# Duda con PT-2399



## albatros1 (Nov 11, 2020)

Mucho tiempo sin dar por aquí amigos, bueno os comento tengo un previo similar al que me remito, pero el teniendo el potenciómetro al minimo me sale algo de eco el cual quiero que en esa posición no salga nada.
    Según esquema quien gobierna el eco es la patilla 6 de dicho integrado rectificarme si estoy confundido, pues bien la resistencia R le tengo puesta una de 20 K y el potenciómetro de regulación del eco es de 10 K.
  Mi pregunta es si bajo el valor de R anulare ese inconveniente?.
   Un saludo amigos.





						Circuitos electronicos de reverb, delay o eco (reverberacion y retardo)
					

Hacer circuitos de reverberación electrónica, retardo, delay o eco con circuitos ADC-DAC pt2399 es56033 ht8970 TP5299 ekl2018s



					www.proyectoelectronico.com


----------



## Juan Carlos Hernández Púa (Nov 11, 2020)

PT2399 Basic Echo Circuit
		




			The Valve Wizard


----------



## albatros1 (Nov 11, 2020)

Gracias Juan Carlos, creo entender según intuyo que si sustituyo la R de 20K por una de 10K esa pequeña anomalía se quitaría?.

  Saludos


----------



## Daniel Lopes (Nov 11, 2020)

Hola a todos , ? que tal enpleyar un potenciometro de 20 K conjugado con una llave on/off para lo ayuste de "Delay Control" donde esa llave es conectada en serie con lo terminal central ( punto "C") del potenciometro de 50K ( Repeats Control) ?
Veer mejor el en : potenciômetro com chave liga desliga - Google Search
Con lo potenciometro de Delay Control todo cerriado (anti - horario) la llave si queda desligada interronpendo lo camiño del audio atrazado.
Att,
Daniel Lopes.


----------



## Juan Carlos Hernández Púa (Nov 11, 2020)

albatros1 dijo:


> Gracias Juan Carlos, creo entender según intuyo que si sustituyo la R de 20K por una de 10K esa pequeña anomalía se quitaría?.
> 
> Saludos


Según el artículo en inbles, idioma que domino perfectamente, hablado, escrito y por teléfono....... Desde que se creó el traductor de Google.... El circuito sugerido por el fabricante, irr9ga los valores del potenciómetro y la R fija AL REVÉS DE LOS QUE TÚ MONTAS Y SUGIERES..... ten en cuenta que cuando el cursor está girado a tope y cortocircuito su película de carbón, a la patilla 6 se enfrenta el valor de R, en tu caso están invertidos.... Observa también el otro circuito y mira los valores que sugiere.... Si no dispones de otro potenciómetro, experimenta con los valores de R, puede suceder que no reverbere toda su posibilidad o que no se extinga totalmente..... Experimenta con la base de los circuitos que te he facilitado y muuuuuchos que hay en San Google.... 
Un saludo.


----------



## albatros1 (Nov 11, 2020)

Ok amigo probare cambiando los valores de R, simplemente lo que quiero es como digo que al mínimo del potenciómetro anular esa pequeño revert que no debería existir.

#### [Líneas de datos]

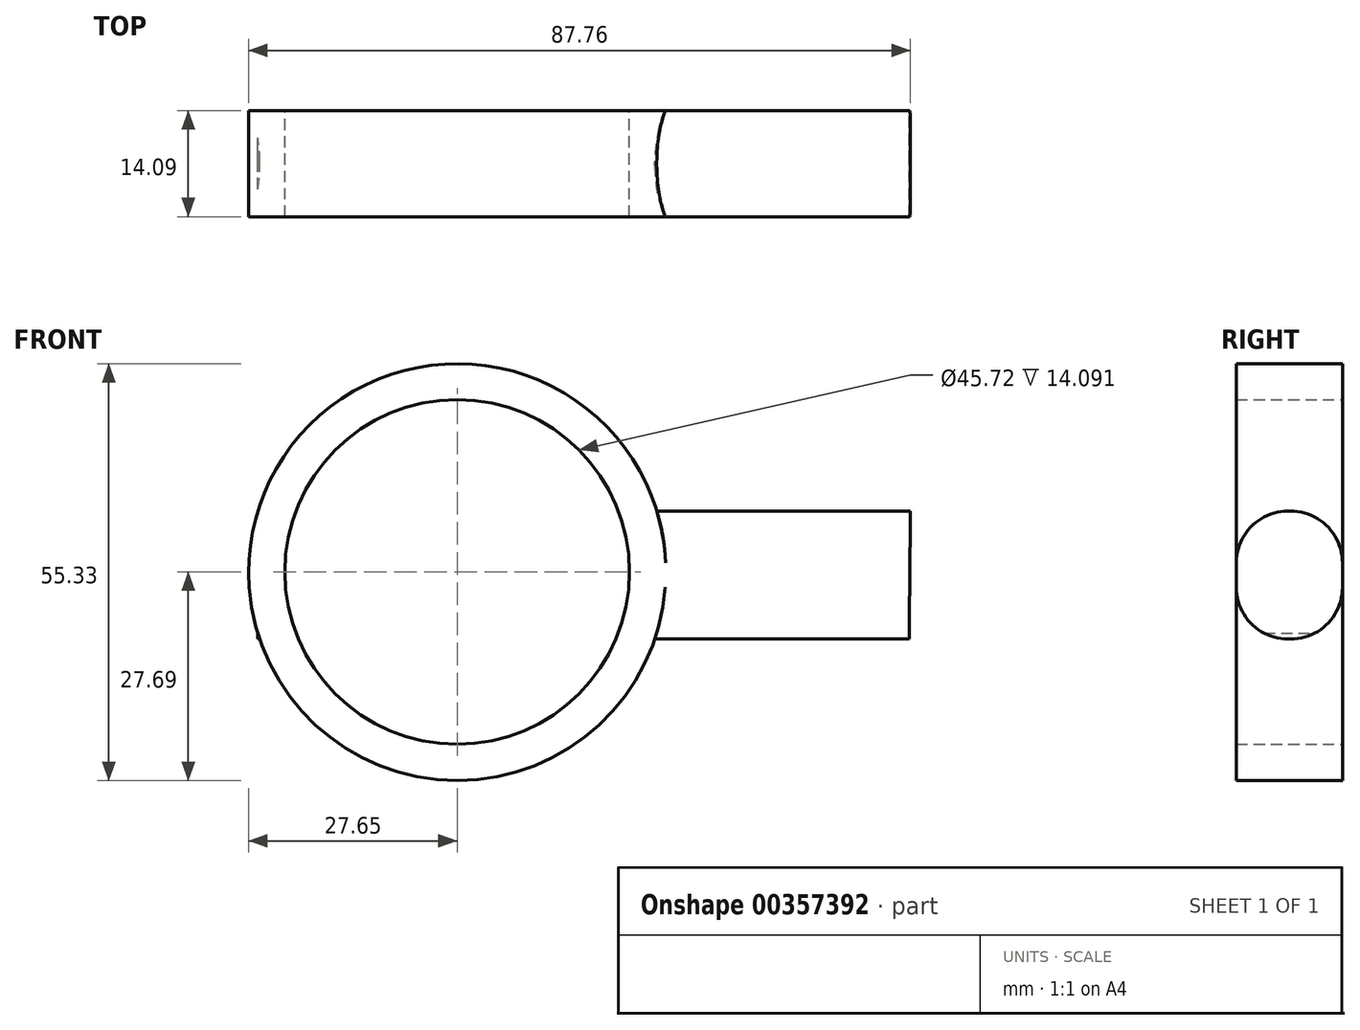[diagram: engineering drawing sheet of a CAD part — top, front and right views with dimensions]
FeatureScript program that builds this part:
annotation { "Feature Type Name" : "Feature", "Feature Type Description" : "" }
export const myFeature = defineFeature(function(context is Context, id is Id, definition is map)
    precondition{}
    {
        {
            var Q0;
            Q0=qCreatedBy(makeId("Front.planeOp"),FACE);
            var sketch = newSketch(context, id + "F0", { "sketchPlane" : qUnion([Q0])});
            skCircle(sketch, "E0", {"center": v(0.02, -0.03) * mm, "radius": 27.66 * mm});
            skPoint(sketch, "E0.first.point", {"position": v(27.68, 0) * mm});
            skPoint(sketch, "E0.second.point", {"position": v(-27.65, 0) * mm});
            skPoint(sketch, "E0.third.point", {"position": v(0, -27.7) * mm});
            skLineSegment(sketch, "E1", {"start": v(60.11, 8.07) * mm, "end": v(-26.44, 8.07) * mm});
            skLineSegment(sketch, "E2", {"start": v(-26.44, -8.92) * mm, "end": v(59.95, -8.92) * mm});
            skLineSegment(sketch, "E3", {"start": v(-26.44, 8.07) * mm, "end": v(-26.44, -8.92) * mm});
            skLineSegment(sketch, "E4", {"start": v(60.11, 8.07) * mm, "end": v(59.95, -8.92) * mm});
            skSolve(sketch);
        }
        {
            var Q0;
            Q0 = qSketchRegion(id + "F0", true);
            var Q1;
            Q1=sQuery(id+"F0.wireOp",EDGE,"E0");
            var Q2;
            Q2=sQuery(id+"F0.wireOp",EDGE,"E2");
            var Q3;
            Q3=sQuery(id+"F0.wireOp",EDGE,"E1");
            var Q4;
            Q4=sQuery(id+"F0.wireOp",EDGE,"E3");
            var Q5;
            Q5=sQuery(id+"F0.wireOp",EDGE,"E4");
            extrude(context, id + "F1", {"entities" : qUnion([Q0]), "surfaceEntities" : qUnion([Q1, Q2, Q3, Q4, Q5]), "depth" : 14.1 * mm});
        }
        {
            var Q0;
            Q0=qCreatedBy(makeId("Front.planeOp"),FACE);
            var sketch = newSketch(context, id + "F2", { "sketchPlane" : qUnion([Q0])});
            skPoint(sketch, "E5", {"position": v(0, 0) * mm});
            skSolve(sketch);
        }
        {
            var Q0;
            Q0=sQuery(id+"F2.wireOp",VERTEX,"E5");
            var Q1;
            Q1=makeQuery(id+"F1.opExtrude","SWEPT_BODY",BODY,{"disambiguationData":[OSD([sQuery(id+"F0.wireOp",EDGE,"E0"),sQuery(id+"F0.wireOp",EDGE,"E1"),sQuery(id+"F0.wireOp",EDGE,"E2"),sQuery(id+"F0.wireOp",EDGE,"E3"),sQuery(id+"F0.wireOp",EDGE,"E4")])]});
            hole(context, id + "F3", {"style" : HoleStyle.SIMPLE, "endStyle" : HoleEndStyle.THROUGH, "oppositeDirection" : true, "holeDiameter" : 45.72 * mm, "isTappedThrough" : true, "tappedDepth" : 12.7 * mm, "tapClearance" : 3, "locations" : qUnion([Q0]), "scope" : qUnion([Q1])});
        }
        {
            var Q0;
            {var subQ0=sQuery(id+"F0.wireOp",EDGE,"E2");Q0=makeQuery(id+"F1.opExtrude","CAP_EDGE",EDGE,{"disambiguationData":[OSD([subQ0]),TDD([makeQuery(id+"F0.imprint","IMPRINT",EDGE,{"disambiguationData":[TD([[makeQuery(id+"F0.imprint","INTERSECT",VERTEX,{"derivedFrom":[subQ0,sQuery(id+"F0.wireOp",EDGE,"E4")]}),1.0]])],"derivedFrom":subQ0})])],"isStart":false});}
            var Q1;
            {var subQ0=sQuery(id+"F0.wireOp",EDGE,"E2");Q1=makeQuery(id+"F1.opExtrude","CAP_EDGE",EDGE,{"disambiguationData":[OSD([subQ0]),TDD([makeQuery(id+"F0.imprint","IMPRINT",EDGE,{"disambiguationData":[TD([[makeQuery(id+"F0.imprint","INTERSECT",VERTEX,{"derivedFrom":[subQ0,sQuery(id+"F0.wireOp",EDGE,"E4")]}),1.0]])],"derivedFrom":subQ0})])],"isStart":true});}
            var Q2;
            {var subQ0=sQuery(id+"F0.wireOp",EDGE,"E1");Q2=makeQuery(id+"F1.opExtrude","CAP_EDGE",EDGE,{"disambiguationData":[OSD([subQ0]),TDD([makeQuery(id+"F0.imprint","IMPRINT",EDGE,{"disambiguationData":[TD([[makeQuery(id+"F0.imprint","INTERSECT",VERTEX,{"derivedFrom":[subQ0,sQuery(id+"F0.wireOp",EDGE,"E4")]}),-1.0]])],"derivedFrom":subQ0})])],"isStart":false});}
            var Q3;
            {var subQ0=sQuery(id+"F0.wireOp",EDGE,"E1");Q3=makeQuery(id+"F1.opExtrude","CAP_EDGE",EDGE,{"disambiguationData":[OSD([subQ0]),TDD([makeQuery(id+"F0.imprint","IMPRINT",EDGE,{"disambiguationData":[TD([[makeQuery(id+"F0.imprint","INTERSECT",VERTEX,{"derivedFrom":[subQ0,sQuery(id+"F0.wireOp",EDGE,"E4")]}),-1.0]])],"derivedFrom":subQ0})])],"isStart":true});}
            fillet(context, id + "F4", {"entities" : qUnion([Q0, Q1, Q2, Q3]), "radius" : 6.86 * mm, "tangentPropagation" : true, "allowEdgeOverflow" : false});
        }
        {
            var Q0;
            {var subQ0=sQuery(id+"F0.wireOp",EDGE,"E2");Q0=makeQuery(id+"F1.opExtrude","CAP_EDGE",EDGE,{"disambiguationData":[OSD([subQ0]),TDD([makeQuery(id+"F0.imprint","IMPRINT",EDGE,{"disambiguationData":[TD([[makeQuery(id+"F0.imprint","INTERSECT",VERTEX,{"derivedFrom":[subQ0,sQuery(id+"F0.wireOp",EDGE,"E3")]}),-1.0]])],"derivedFrom":subQ0})])],"isStart":false});}
            var Q1;
            {var subQ0=sQuery(id+"F0.wireOp",EDGE,"E1");Q1=makeQuery(id+"F1.opExtrude","CAP_EDGE",EDGE,{"disambiguationData":[OSD([subQ0]),TDD([makeQuery(id+"F0.imprint","IMPRINT",EDGE,{"disambiguationData":[TD([[makeQuery(id+"F0.imprint","INTERSECT",VERTEX,{"derivedFrom":[subQ0,sQuery(id+"F0.wireOp",EDGE,"E3")]}),1.0]])],"derivedFrom":subQ0})])],"isStart":false});}
            var Q2;
            {var subQ0=sQuery(id+"F0.wireOp",EDGE,"E1");Q2=makeQuery(id+"F1.opExtrude","CAP_EDGE",EDGE,{"disambiguationData":[OSD([subQ0]),TDD([makeQuery(id+"F0.imprint","IMPRINT",EDGE,{"disambiguationData":[TD([[makeQuery(id+"F0.imprint","INTERSECT",VERTEX,{"derivedFrom":[subQ0,sQuery(id+"F0.wireOp",EDGE,"E3")]}),1.0]])],"derivedFrom":subQ0})])],"isStart":true});}
            var Q3;
            {var subQ0=sQuery(id+"F0.wireOp",EDGE,"E2");Q3=makeQuery(id+"F1.opExtrude","CAP_EDGE",EDGE,{"disambiguationData":[OSD([subQ0]),TDD([makeQuery(id+"F0.imprint","IMPRINT",EDGE,{"disambiguationData":[TD([[makeQuery(id+"F0.imprint","INTERSECT",VERTEX,{"derivedFrom":[subQ0,sQuery(id+"F0.wireOp",EDGE,"E3")]}),-1.0]])],"derivedFrom":subQ0})])],"isStart":true});}
            fillet(context, id + "F5", {"entities" : qUnion([Q0, Q1, Q2, Q3]), "radius" : 6.86 * mm, "tangentPropagation" : true, "allowEdgeOverflow" : false});
        }
    });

#### [Ejercicios]
**a)** Contesta estas preguntas sobre el hilo del PT-2399:
(i) ¿De cuánto es la resistencia R que tiene puesta albatros1?
(ii) ¿Con qué propone Daniel Lopes combinar un potenciómetro de 20 K para el ajuste de "Delay Control"?
(iii) Según albatros1, ¿qué patilla del integrado controla el eco?
**b)** Prolonga el hilo del PT-2399 desde su último mensaje.
Las entradas no tienen nada que ver con esto.

#### [Resultados esperados]
**a)**
(i) 20 K.
(ii) Con una llave on/off.
(iii) La patilla 6.

**b)**
Gracias


----------



## sc4rcE (Nov 14, 2020)

Hola a todos!

Tengo una pequeña mesa de mezcla de audio la cuál tiene un botón que activa el efecto de eco con su potenciómetro, el problema es que con el potenciómetro en cero el efecto de eco ya es demasiado... al subirlo trabaja perfecto  y llega a niveles de eco altísimos, pero necesito saber si hay alguna forma de corregir el valor mínimo para que parta efectivamente sin efecto de eco y se pueda subir lentamente.

Espero me puedan ayudar.

Saludos!


----------



## Fogonazo (Nov 14, 2020)

sc4rcE dijo:


> Hola a todos!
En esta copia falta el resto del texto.